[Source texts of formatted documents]

((

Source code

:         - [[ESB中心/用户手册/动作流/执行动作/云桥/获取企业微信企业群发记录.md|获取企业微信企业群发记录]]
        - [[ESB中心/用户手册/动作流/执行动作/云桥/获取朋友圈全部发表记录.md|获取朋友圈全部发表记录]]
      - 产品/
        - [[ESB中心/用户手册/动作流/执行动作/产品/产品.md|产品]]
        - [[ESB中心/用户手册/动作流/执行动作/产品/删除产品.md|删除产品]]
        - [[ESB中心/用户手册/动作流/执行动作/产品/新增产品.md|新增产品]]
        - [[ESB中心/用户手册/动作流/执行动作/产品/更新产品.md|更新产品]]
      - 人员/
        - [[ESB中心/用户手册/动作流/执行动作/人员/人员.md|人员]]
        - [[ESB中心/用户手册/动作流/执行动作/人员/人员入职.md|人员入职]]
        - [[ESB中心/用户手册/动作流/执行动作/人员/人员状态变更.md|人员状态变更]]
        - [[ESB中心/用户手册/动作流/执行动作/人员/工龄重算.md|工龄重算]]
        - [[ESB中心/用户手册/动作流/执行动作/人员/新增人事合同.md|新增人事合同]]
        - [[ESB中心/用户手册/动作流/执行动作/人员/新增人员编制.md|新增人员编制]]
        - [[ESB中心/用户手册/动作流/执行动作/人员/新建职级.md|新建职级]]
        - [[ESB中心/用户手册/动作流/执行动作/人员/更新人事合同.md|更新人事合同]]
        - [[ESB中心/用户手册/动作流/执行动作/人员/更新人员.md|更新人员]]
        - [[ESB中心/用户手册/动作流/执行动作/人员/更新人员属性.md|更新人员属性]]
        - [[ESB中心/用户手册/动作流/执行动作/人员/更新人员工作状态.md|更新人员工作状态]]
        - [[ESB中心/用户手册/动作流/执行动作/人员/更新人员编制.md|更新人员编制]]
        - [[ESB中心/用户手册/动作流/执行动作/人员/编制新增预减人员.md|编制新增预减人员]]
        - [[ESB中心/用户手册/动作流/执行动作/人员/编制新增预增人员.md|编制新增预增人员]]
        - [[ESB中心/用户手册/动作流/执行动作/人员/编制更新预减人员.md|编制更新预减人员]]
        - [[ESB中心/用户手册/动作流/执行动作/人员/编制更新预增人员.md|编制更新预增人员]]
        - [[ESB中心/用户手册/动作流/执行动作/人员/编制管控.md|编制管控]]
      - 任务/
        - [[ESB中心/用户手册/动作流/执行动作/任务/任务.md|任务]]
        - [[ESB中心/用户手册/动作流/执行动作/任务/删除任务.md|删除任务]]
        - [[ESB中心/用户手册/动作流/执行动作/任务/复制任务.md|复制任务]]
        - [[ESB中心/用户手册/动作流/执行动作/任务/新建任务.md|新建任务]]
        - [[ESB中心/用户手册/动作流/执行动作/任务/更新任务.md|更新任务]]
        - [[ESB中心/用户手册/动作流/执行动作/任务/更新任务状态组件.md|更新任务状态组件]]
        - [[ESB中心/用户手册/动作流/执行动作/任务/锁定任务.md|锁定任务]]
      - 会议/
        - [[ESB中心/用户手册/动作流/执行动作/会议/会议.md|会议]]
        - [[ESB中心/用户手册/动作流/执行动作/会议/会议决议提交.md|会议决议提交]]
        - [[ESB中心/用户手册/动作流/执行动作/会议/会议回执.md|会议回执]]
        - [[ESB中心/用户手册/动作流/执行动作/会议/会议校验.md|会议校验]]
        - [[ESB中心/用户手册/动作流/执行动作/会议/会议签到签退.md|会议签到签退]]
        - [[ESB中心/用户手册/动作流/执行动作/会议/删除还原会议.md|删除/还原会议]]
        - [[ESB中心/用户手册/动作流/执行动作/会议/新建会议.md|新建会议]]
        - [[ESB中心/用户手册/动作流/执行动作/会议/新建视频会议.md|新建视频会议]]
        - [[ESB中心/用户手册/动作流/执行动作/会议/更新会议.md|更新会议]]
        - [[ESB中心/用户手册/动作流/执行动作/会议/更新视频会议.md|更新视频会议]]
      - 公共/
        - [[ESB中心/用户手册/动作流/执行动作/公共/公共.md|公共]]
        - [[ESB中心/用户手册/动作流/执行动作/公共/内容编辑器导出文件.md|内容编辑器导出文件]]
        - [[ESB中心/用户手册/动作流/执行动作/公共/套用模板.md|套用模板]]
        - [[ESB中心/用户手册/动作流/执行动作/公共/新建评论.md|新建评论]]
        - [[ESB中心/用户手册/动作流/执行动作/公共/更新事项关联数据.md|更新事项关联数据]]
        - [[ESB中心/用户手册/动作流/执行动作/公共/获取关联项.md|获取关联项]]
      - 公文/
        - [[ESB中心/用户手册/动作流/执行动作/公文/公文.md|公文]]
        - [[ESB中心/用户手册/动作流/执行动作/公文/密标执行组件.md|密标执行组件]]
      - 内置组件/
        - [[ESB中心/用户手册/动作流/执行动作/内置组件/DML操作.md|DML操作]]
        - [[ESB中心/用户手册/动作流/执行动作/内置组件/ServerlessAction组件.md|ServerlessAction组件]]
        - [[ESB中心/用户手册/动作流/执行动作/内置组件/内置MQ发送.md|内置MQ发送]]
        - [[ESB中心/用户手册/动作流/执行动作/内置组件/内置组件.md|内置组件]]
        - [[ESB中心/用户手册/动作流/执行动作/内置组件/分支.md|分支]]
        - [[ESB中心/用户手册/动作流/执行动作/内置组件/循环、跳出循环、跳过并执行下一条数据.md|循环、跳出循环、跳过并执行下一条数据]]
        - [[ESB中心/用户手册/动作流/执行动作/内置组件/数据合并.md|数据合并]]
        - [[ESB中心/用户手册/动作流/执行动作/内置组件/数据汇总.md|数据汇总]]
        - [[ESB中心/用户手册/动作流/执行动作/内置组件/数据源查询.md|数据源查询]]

))

Line by line, reproduce the data exactly as given.

Source code

:         - [[ESB中心/用户手册/动作流/执行动作/云桥/获取企业微信企业群发记录.md|获取企业微信企业群发记录]]
        - [[ESB中心/用户手册/动作流/执行动作/云桥/获取朋友圈全部发表记录.md|获取朋友圈全部发表记录]]
      - 产品/
        - [[ESB中心/用户手册/动作流/执行动作/产品/产品.md|产品]]
        - [[ESB中心/用户手册/动作流/执行动作/产品/删除产品.md|删除产品]]
        - [[ESB中心/用户手册/动作流/执行动作/产品/新增产品.md|新增产品]]
        - [[ESB中心/用户手册/动作流/执行动作/产品/更新产品.md|更新产品]]
      - 人员/
        - [[ESB中心/用户手册/动作流/执行动作/人员/人员.md|人员]]
        - [[ESB中心/用户手册/动作流/执行动作/人员/人员入职.md|人员入职]]
        - [[ESB中心/用户手册/动作流/执行动作/人员/人员状态变更.md|人员状态变更]]
        - [[ESB中心/用户手册/动作流/执行动作/人员/工龄重算.md|工龄重算]]
        - [[ESB中心/用户手册/动作流/执行动作/人员/新增人事合同.md|新增人事合同]]
        - [[ESB中心/用户手册/动作流/执行动作/人员/新增人员编制.md|新增人员编制]]
        - [[ESB中心/用户手册/动作流/执行动作/人员/新建职级.md|新建职级]]
        - [[ESB中心/用户手册/动作流/执行动作/人员/更新人事合同.md|更新人事合同]]
        - [[ESB中心/用户手册/动作流/执行动作/人员/更新人员.md|更新人员]]
        - [[ESB中心/用户手册/动作流/执行动作/人员/更新人员属性.md|更新人员属性]]
        - [[ESB中心/用户手册/动作流/执行动作/人员/更新人员工作状态.md|更新人员工作状态]]
        - [[ESB中心/用户手册/动作流/执行动作/人员/更新人员编制.md|更新人员编制]]
        - [[ESB中心/用户手册/动作流/执行动作/人员/编制新增预减人员.md|编制新增预减人员]]
        - [[ESB中心/用户手册/动作流/执行动作/人员/编制新增预增人员.md|编制新增预增人员]]
        - [[ESB中心/用户手册/动作流/执行动作/人员/编制更新预减人员.md|编制更新预减人员]]
        - [[ESB中心/用户手册/动作流/执行动作/人员/编制更新预增人员.md|编制更新预增人员]]
        - [[ESB中心/用户手册/动作流/执行动作/人员/编制管控.md|编制管控]]
      - 任务/
        - [[ESB中心/用户手册/动作流/执行动作/任务/任务.md|任务]]
        - [[ESB中心/用户手册/动作流/执行动作/任务/删除任务.md|删除任务]]
        - [[ESB中心/用户手册/动作流/执行动作/任务/复制任务.md|复制任务]]
        - [[ESB中心/用户手册/动作流/执行动作/任务/新建任务.md|新建任务]]
        - [[ESB中心/用户手册/动作流/执行动作/任务/更新任务.md|更新任务]]
        - [[ESB中心/用户手册/动作流/执行动作/任务/更新任务状态组件.md|更新任务状态组件]]
        - [[ESB中心/用户手册/动作流/执行动作/任务/锁定任务.md|锁定任务]]
      - 会议/
        - [[ESB中心/用户手册/动作流/执行动作/会议/会议.md|会议]]
        - [[ESB中心/用户手册/动作流/执行动作/会议/会议决议提交.md|会议决议提交]]
        - [[ESB中心/用户手册/动作流/执行动作/会议/会议回执.md|会议回执]]
        - [[ESB中心/用户手册/动作流/执行动作/会议/会议校验.md|会议校验]]
        - [[ESB中心/用户手册/动作流/执行动作/会议/会议签到签退.md|会议签到签退]]
        - [[ESB中心/用户手册/动作流/执行动作/会议/删除还原会议.md|删除/还原会议]]
        - [[ESB中心/用户手册/动作流/执行动作/会议/新建会议.md|新建会议]]
        - [[ESB中心/用户手册/动作流/执行动作/会议/新建视频会议.md|新建视频会议]]
        - [[ESB中心/用户手册/动作流/执行动作/会议/更新会议.md|更新会议]]
        - [[ESB中心/用户手册/动作流/执行动作/会议/更新视频会议.md|更新视频会议]]
      - 公共/
        - [[ESB中心/用户手册/动作流/执行动作/公共/公共.md|公共]]
        - [[ESB中心/用户手册/动作流/执行动作/公共/内容编辑器导出文件.md|内容编辑器导出文件]]
        - [[ESB中心/用户手册/动作流/执行动作/公共/套用模板.md|套用模板]]
        - [[ESB中心/用户手册/动作流/执行动作/公共/新建评论.md|新建评论]]
        - [[ESB中心/用户手册/动作流/执行动作/公共/更新事项关联数据.md|更新事项关联数据]]
        - [[ESB中心/用户手册/动作流/执行动作/公共/获取关联项.md|获取关联项]]
      - 公文/
        - [[ESB中心/用户手册/动作流/执行动作/公文/公文.md|公文]]
        - [[ESB中心/用户手册/动作流/执行动作/公文/密标执行组件.md|密标执行组件]]
      - 内置组件/
        - [[ESB中心/用户手册/动作流/执行动作/内置组件/DML操作.md|DML操作]]
        - [[ESB中心/用户手册/动作流/执行动作/内置组件/ServerlessAction组件.md|ServerlessAction组件]]
        - [[ESB中心/用户手册/动作流/执行动作/内置组件/内置MQ发送.md|内置MQ发送]]
        - [[ESB中心/用户手册/动作流/执行动作/内置组件/内置组件.md|内置组件]]
        - [[ESB中心/用户手册/动作流/执行动作/内置组件/分支.md|分支]]
        - [[ESB中心/用户手册/动作流/执行动作/内置组件/循环、跳出循环、跳过并执行下一条数据.md|循环、跳出循环、跳过并执行下一条数据]]
        - [[ESB中心/用户手册/动作流/执行动作/内置组件/数据合并.md|数据合并]]
        - [[ESB中心/用户手册/动作流/执行动作/内置组件/数据汇总.md|数据汇总]]
        - [[ESB中心/用户手册/动作流/执行动作/内置组件/数据源查询.md|数据源查询]]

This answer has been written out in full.